Yes, you can remap mouse buttons on various operating systems, including Linux, Windows, and macOS. However, the specific methods and tools used may vary depending on the operating system.

Do I need to have administrative privileges to install and use `xinput`?

Yes, administrative privileges (root access) are required to install packages and use xinput on most Linux distributions. You may need to use the sudo command before package installation or running xinput commands.

Can I remap multiple mouse buttons at once?

Yes, you can remap multiple mouse buttons at once by specifying the new button mapping in the xinput set-button-map command. Simply list the desired button numbers in the desired order, separated by spaces.

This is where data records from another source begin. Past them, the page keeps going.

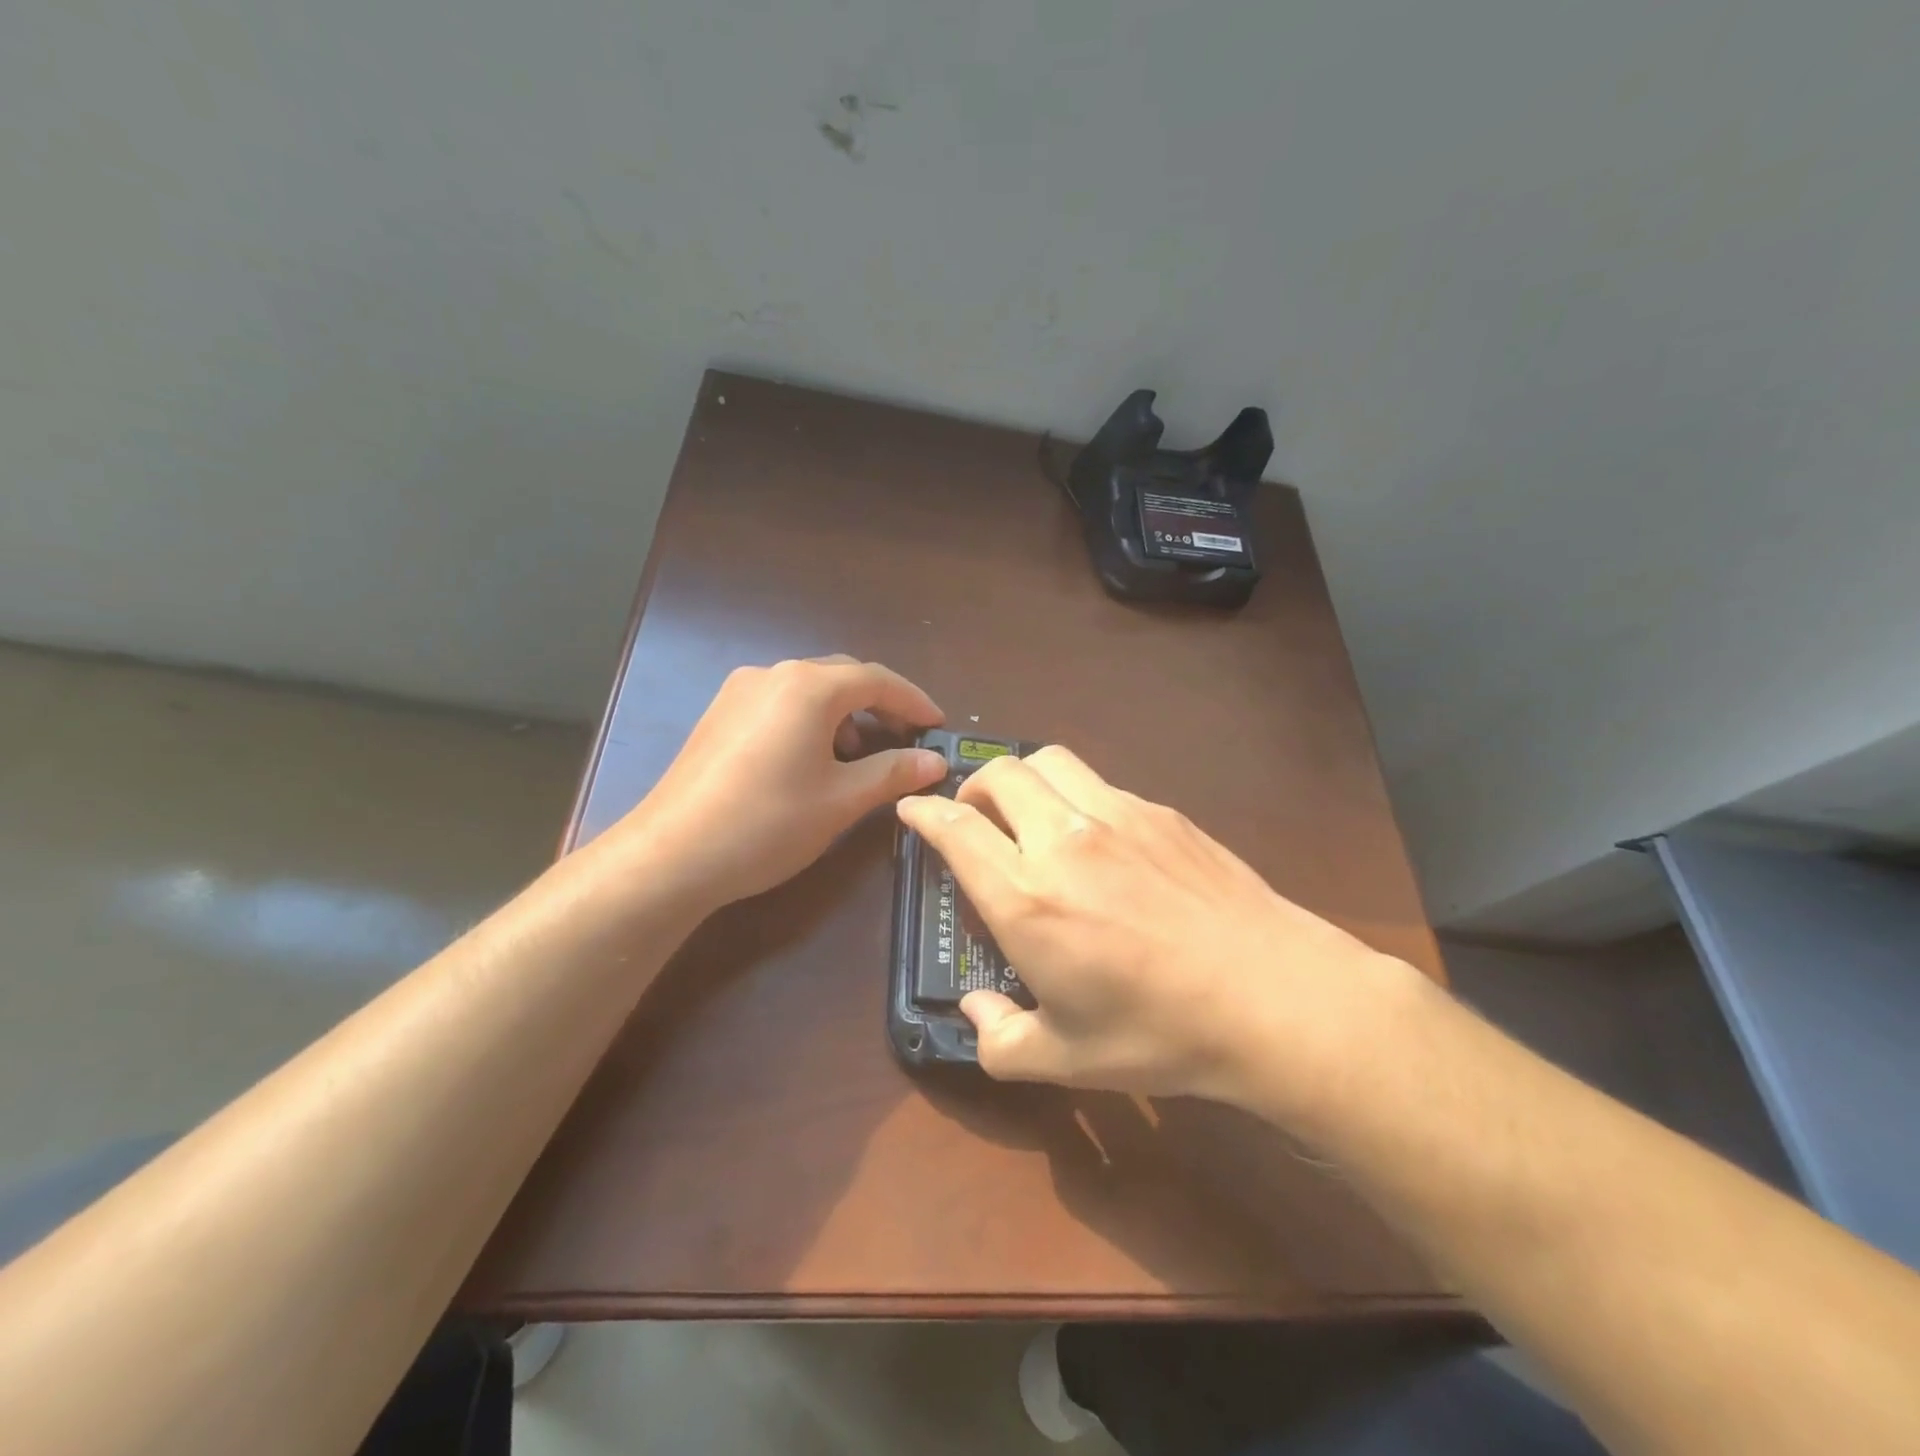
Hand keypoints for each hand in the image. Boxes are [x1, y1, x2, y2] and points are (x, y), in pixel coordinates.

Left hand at [608, 656, 946, 909]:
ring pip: (809, 692)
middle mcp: (773, 674)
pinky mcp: (719, 715)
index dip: (914, 701)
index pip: (877, 680)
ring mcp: (740, 692)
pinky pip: (780, 705)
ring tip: (861, 759)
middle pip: (842, 678)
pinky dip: (811, 722)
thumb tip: (934, 761)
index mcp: (809, 687)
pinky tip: (815, 761)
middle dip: (880, 706)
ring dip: (844, 716)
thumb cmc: (769, 823)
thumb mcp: (842, 800)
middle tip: (906, 742)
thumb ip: (893, 772)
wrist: (672, 855)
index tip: (939, 726)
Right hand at [896, 746, 1404, 1109]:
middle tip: (974, 817)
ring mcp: (1117, 815)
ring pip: (1049, 761)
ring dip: (1023, 777)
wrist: (1274, 996)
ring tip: (1029, 813)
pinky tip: (1097, 838)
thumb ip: (1000, 1040)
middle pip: (999, 774)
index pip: (955, 830)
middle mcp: (1063, 839)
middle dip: (972, 787)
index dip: (924, 814)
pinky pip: (1100, 783)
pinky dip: (1075, 795)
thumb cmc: (1160, 1032)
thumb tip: (973, 1013)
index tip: (912, 811)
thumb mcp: (1065, 1058)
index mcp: (1026, 897)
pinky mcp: (1161, 811)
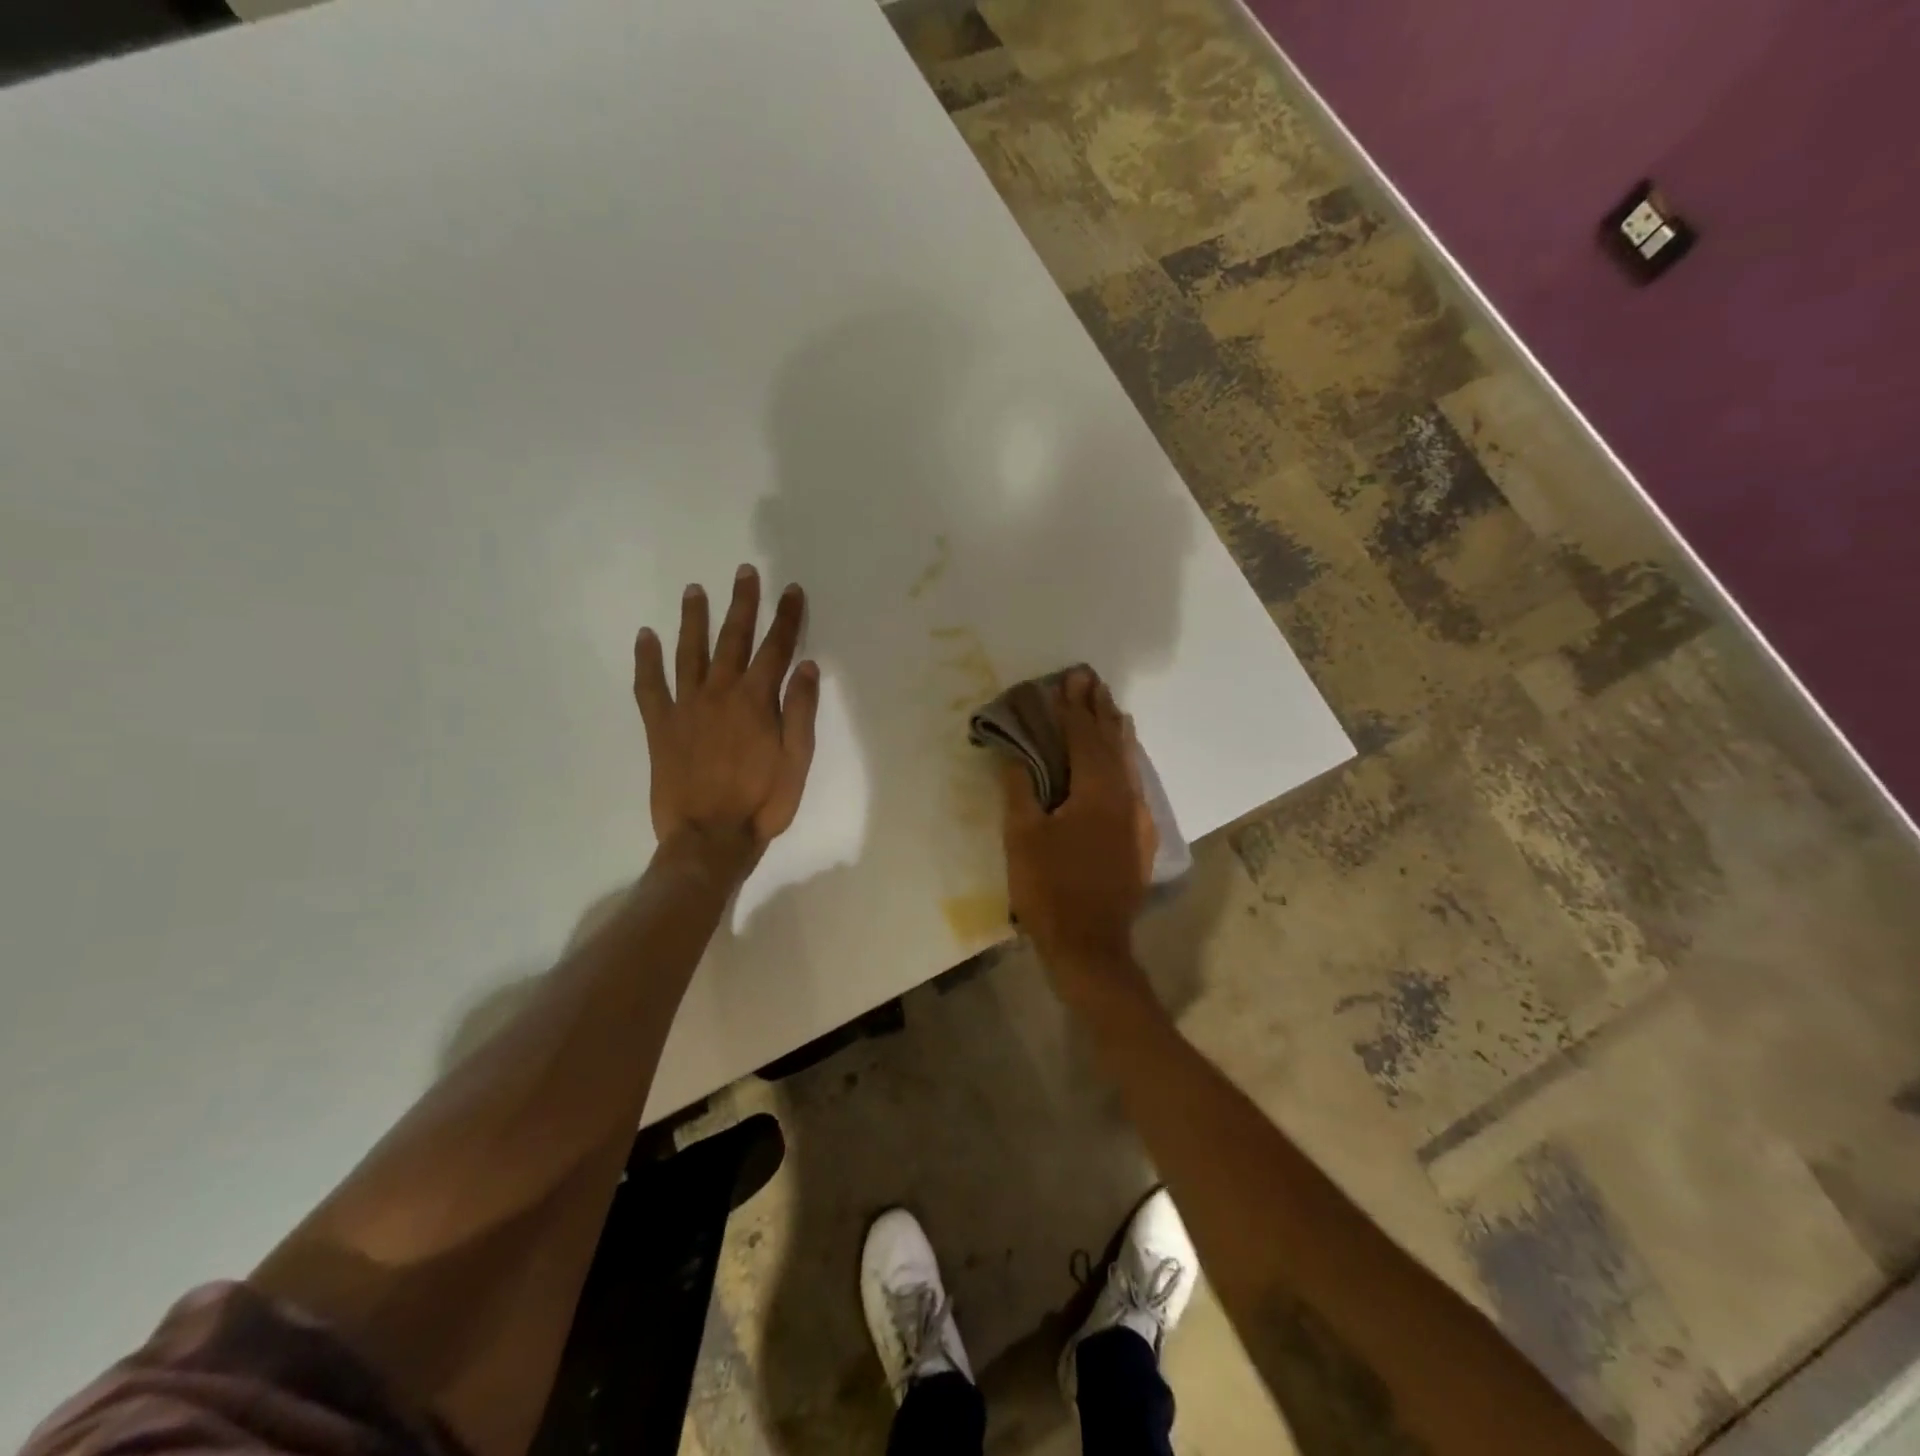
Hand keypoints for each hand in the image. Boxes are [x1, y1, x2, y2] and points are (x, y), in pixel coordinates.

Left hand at [633, 566, 819, 872]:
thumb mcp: (797, 762)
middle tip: (744, 572)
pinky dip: (646, 660)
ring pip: (690, 652)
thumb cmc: (762, 803)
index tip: (791, 590)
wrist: (710, 838)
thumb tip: (806, 665)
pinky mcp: (660, 726)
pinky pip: (649, 686)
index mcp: (756, 701)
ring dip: (694, 619)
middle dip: (742, 604)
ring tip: (695, 589)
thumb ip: (800, 711)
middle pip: (733, 639)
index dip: (786, 617)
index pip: (776, 648)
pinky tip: (645, 636)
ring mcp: (686, 707)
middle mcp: (720, 693)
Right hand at [1000, 667, 1156, 973]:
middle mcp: (1125, 797)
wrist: (1090, 946)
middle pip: (1113, 743)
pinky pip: (1134, 785)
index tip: (1070, 677)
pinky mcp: (1140, 838)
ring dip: (1116, 733)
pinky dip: (1125, 762)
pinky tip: (1121, 760)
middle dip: (1100, 709)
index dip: (1074, 707)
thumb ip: (1020, 788)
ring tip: (1109, 707)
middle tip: (1091, 680)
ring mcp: (1138, 819)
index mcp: (1097, 792)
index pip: (1084, 737)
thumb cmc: (1049, 888)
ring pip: (1129, 763)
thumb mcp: (1022, 836)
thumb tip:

How can I undo or reset the remapped mouse buttons?

To undo or reset the remapped mouse buttons, you can either remove or comment out the remapping script in ~/.xsessionrc or delete the ~/.xbindkeysrc file, depending on the solution you used. After doing so, restart your system or log out and log back in for the changes to take effect.

Can I use `xinput` to remap buttons on other input devices like keyboards?

Yes, xinput can be used to remap buttons on various input devices, including keyboards and touchpads. However, the process and commands may differ depending on the device and the specific remapping you want to achieve.